Backed by this impressive export performance, a confident India is now seeking to forge several free trade agreements (FTAs). This is a complete turnaround from 2019, when India had walked out of the Regional Comprehensive Economic Partnership (RCEP), the mega-regional trade agreement of East Asia.
The first of India’s FTAs could be with the UAE, which was once its largest export destination. However, with the decrease in India’s oil imports, trade with the UAE has lost momentum over the past several years. As the major gateway to the Gulf and, more importantly, the African continent, increase in trade ties with the Arab nation could provide further buoyancy to India’s exports.

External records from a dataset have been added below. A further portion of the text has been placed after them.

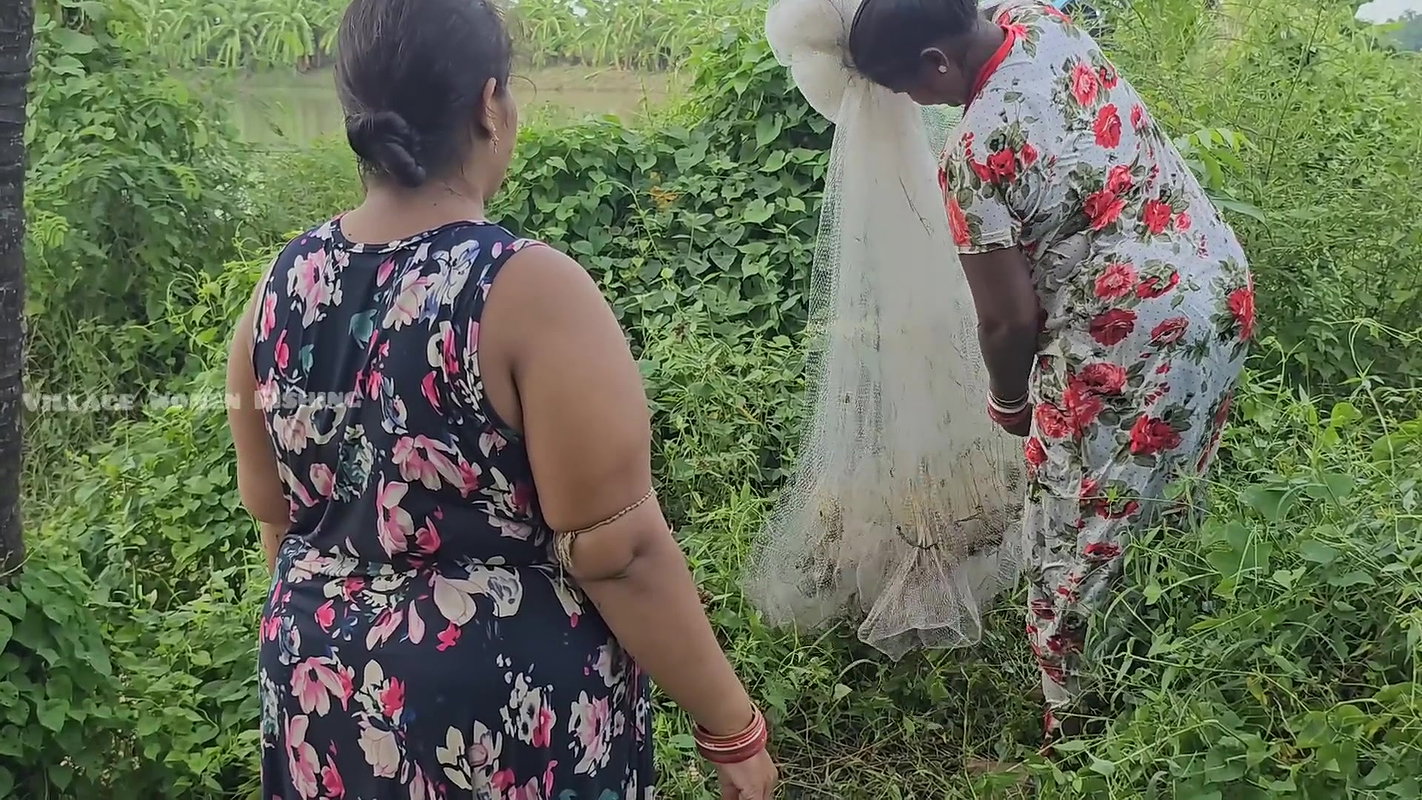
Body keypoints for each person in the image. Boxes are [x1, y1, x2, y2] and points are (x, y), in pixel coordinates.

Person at [224, 0, 778, 796]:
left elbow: (274, 516)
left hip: (318, 688)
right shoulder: (525, 290)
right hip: (494, 715)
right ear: (490, 104)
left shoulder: (277, 286)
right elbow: (617, 550)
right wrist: (733, 728)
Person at [847, 0, 1254, 742]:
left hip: (1129, 338)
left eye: (907, 86)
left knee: (1075, 529)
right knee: (1161, 499)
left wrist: (1007, 399)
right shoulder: (1035, 19)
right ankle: (1173, 674)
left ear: (937, 63)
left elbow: (1009, 320)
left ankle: (1079, 739)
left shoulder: (975, 153)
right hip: (1216, 291)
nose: (912, 104)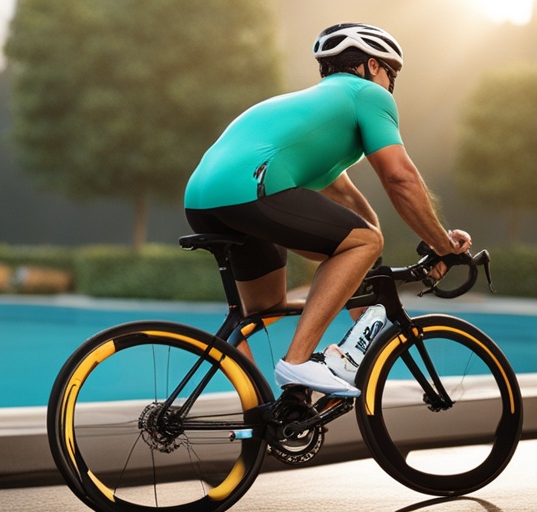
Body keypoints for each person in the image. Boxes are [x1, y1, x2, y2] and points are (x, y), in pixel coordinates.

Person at [184, 23, 471, 397]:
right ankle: (298, 363)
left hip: (203, 198)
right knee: (363, 242)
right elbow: (401, 179)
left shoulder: (316, 111)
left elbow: (350, 203)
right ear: (372, 66)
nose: (390, 83)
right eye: (391, 73)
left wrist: (367, 287)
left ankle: (261, 411)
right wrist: (443, 245)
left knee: (263, 308)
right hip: (249, 188)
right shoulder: (368, 95)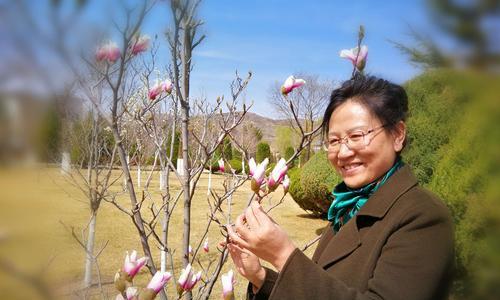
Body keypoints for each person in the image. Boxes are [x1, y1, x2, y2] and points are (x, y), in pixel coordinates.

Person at [226, 75, 454, 300]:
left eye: (356, 136)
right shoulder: (349, 208)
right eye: (334, 141)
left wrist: (283, 256)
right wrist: (261, 278)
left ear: (397, 135)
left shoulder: (422, 216)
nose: (343, 153)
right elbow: (327, 286)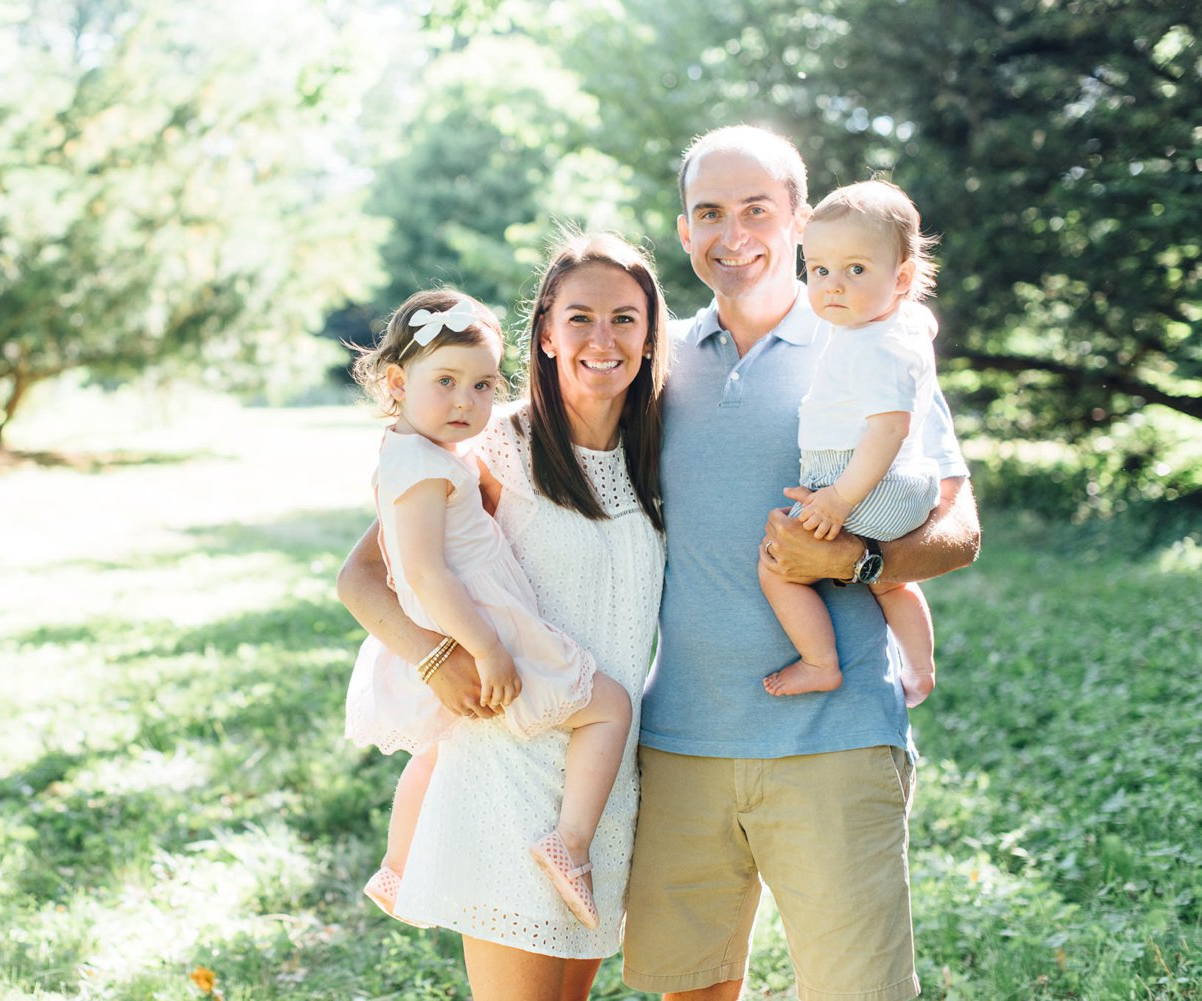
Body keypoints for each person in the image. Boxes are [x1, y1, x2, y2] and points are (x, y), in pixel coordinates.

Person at [621, 126, 980, 1001]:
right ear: (683, 231)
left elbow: (960, 526)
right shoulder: (653, 366)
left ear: (800, 220)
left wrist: (858, 561)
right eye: (710, 212)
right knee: (692, 989)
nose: (732, 232)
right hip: (681, 742)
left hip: (836, 737)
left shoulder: (868, 342)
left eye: (756, 210)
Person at [337, 232, 669, 1001]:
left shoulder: (660, 450)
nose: (601, 337)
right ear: (545, 332)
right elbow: (363, 575)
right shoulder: (486, 442)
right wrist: (435, 657)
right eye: (579, 316)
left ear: (651, 335)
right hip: (504, 758)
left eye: (625, 317)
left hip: (602, 776)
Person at [758, 180, 944, 704]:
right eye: (819, 270)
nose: (833, 286)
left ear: (902, 276)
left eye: (855, 269)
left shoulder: (875, 345)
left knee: (777, 565)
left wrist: (839, 498)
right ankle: (922, 668)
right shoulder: (904, 324)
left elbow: (889, 428)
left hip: (865, 484)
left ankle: (821, 663)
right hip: (903, 486)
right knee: (892, 585)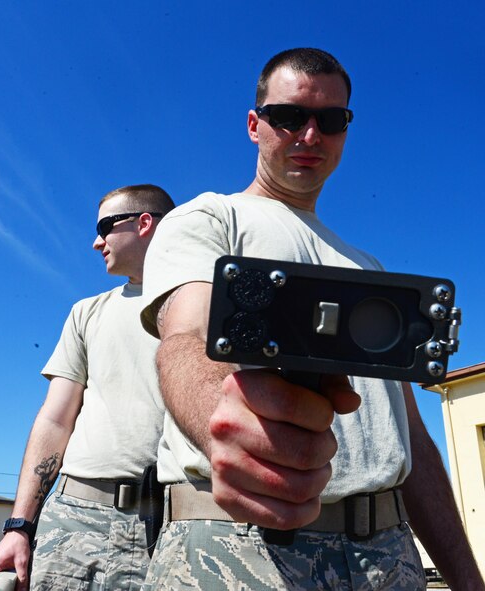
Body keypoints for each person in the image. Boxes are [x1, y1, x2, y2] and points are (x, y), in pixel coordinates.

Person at [139, 49, 484, 590]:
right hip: (243, 549)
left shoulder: (368, 268)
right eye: (289, 116)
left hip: (388, 557)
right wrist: (217, 421)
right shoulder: (209, 218)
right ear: (255, 125)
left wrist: (466, 577)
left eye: (330, 120)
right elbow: (185, 336)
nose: (309, 135)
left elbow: (411, 438)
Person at [0, 184, 175, 591]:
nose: (95, 242)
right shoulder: (86, 313)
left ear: (145, 223)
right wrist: (19, 526)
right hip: (75, 519)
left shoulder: (212, 302)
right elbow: (55, 419)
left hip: (174, 526)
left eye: (105, 227)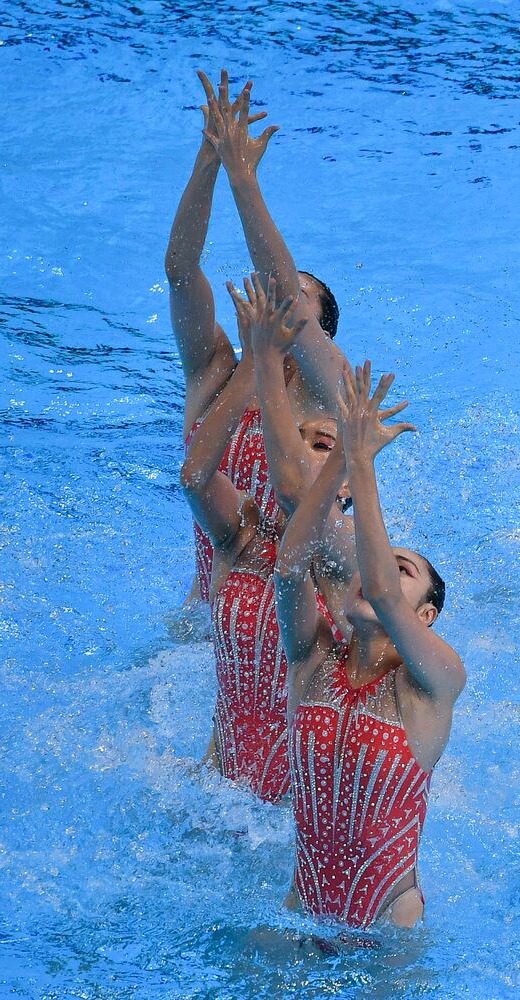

India has also begun discussions for a possible FTA with the United Kingdom, which is seeking to overcome the handicap it could suffer in the post-Brexit phase by rapidly forging close trade links with partner countries. Since it left the European Union less than two years back, the UK has already formalised 40 FTAs with its trade partners. It is showing similar urgency to formalise an FTA with India and therefore, the New Year could well see heightened engagement between the two countries for closer trade relations.
The government has also indicated that it would seek to conclude the long-stalled FTA negotiations with the European Union, Australia, Canada and Israel, thus signalling that 2022 could well become the year of FTAs for India.
For several years, speculation has been rife about a possible FTA between the US and India. But the dealings of the Trump administration with India, especially the withdrawal of the GSP preferences that India had enjoyed since the inception of the scheme and the initiation of the tariff war, resulted in a trust deficit that could not be bridged. However, the Biden administration is appearing to be in a conciliatory mood, as was evident from the recent visit of the US Trade Representative, Katherine Tai. This may well be the first steps for a possible FTA between the two countries.